• [WHAT IS REQUIRED]: For this exercise, reproduce the entries below exactly, but only from the line containing "AGM = es la abreviación de Abs" through the line containing "Controladores MPPT", both included.

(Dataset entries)
Segment Open

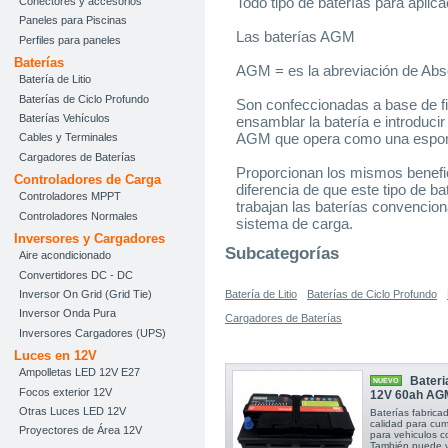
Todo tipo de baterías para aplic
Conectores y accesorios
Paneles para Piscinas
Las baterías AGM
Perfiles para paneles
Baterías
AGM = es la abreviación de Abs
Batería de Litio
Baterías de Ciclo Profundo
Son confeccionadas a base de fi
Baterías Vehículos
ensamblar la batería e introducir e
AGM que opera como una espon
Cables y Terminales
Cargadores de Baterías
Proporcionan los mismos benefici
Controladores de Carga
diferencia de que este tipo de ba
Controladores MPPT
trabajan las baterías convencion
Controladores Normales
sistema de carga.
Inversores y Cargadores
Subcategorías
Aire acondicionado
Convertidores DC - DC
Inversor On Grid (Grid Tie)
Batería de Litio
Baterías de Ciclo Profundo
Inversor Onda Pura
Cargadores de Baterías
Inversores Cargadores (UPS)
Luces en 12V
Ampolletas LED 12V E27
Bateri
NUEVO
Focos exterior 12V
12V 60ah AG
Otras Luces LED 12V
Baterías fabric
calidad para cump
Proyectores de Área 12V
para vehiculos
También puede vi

Segment Closed
Segment Open

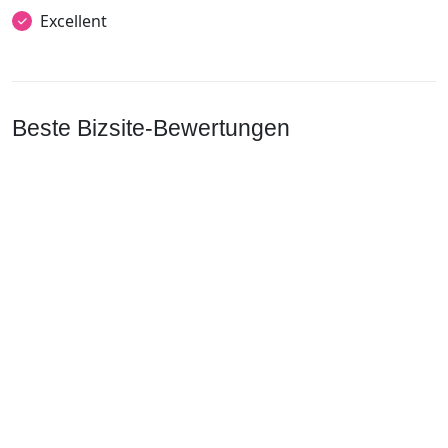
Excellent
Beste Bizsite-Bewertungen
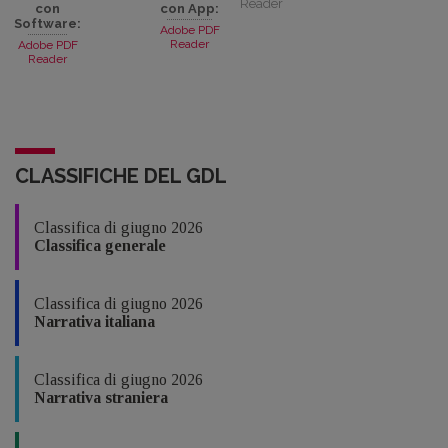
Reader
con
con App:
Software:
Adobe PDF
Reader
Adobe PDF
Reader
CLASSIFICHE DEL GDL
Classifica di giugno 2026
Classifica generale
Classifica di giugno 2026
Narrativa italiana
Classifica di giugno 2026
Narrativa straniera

Segment Closed

• [TASK RESULT]:
AGM = es la abreviación de Abs
Batería de Litio
Baterías de Ciclo Profundo
Son confeccionadas a base de fi
Baterías Vehículos
ensamblar la batería e introducir e
AGM que opera como una espon
Cables y Terminales
Cargadores de Baterías
Proporcionan los mismos benefici
Controladores de Carga
diferencia de que este tipo de ba
Controladores MPPT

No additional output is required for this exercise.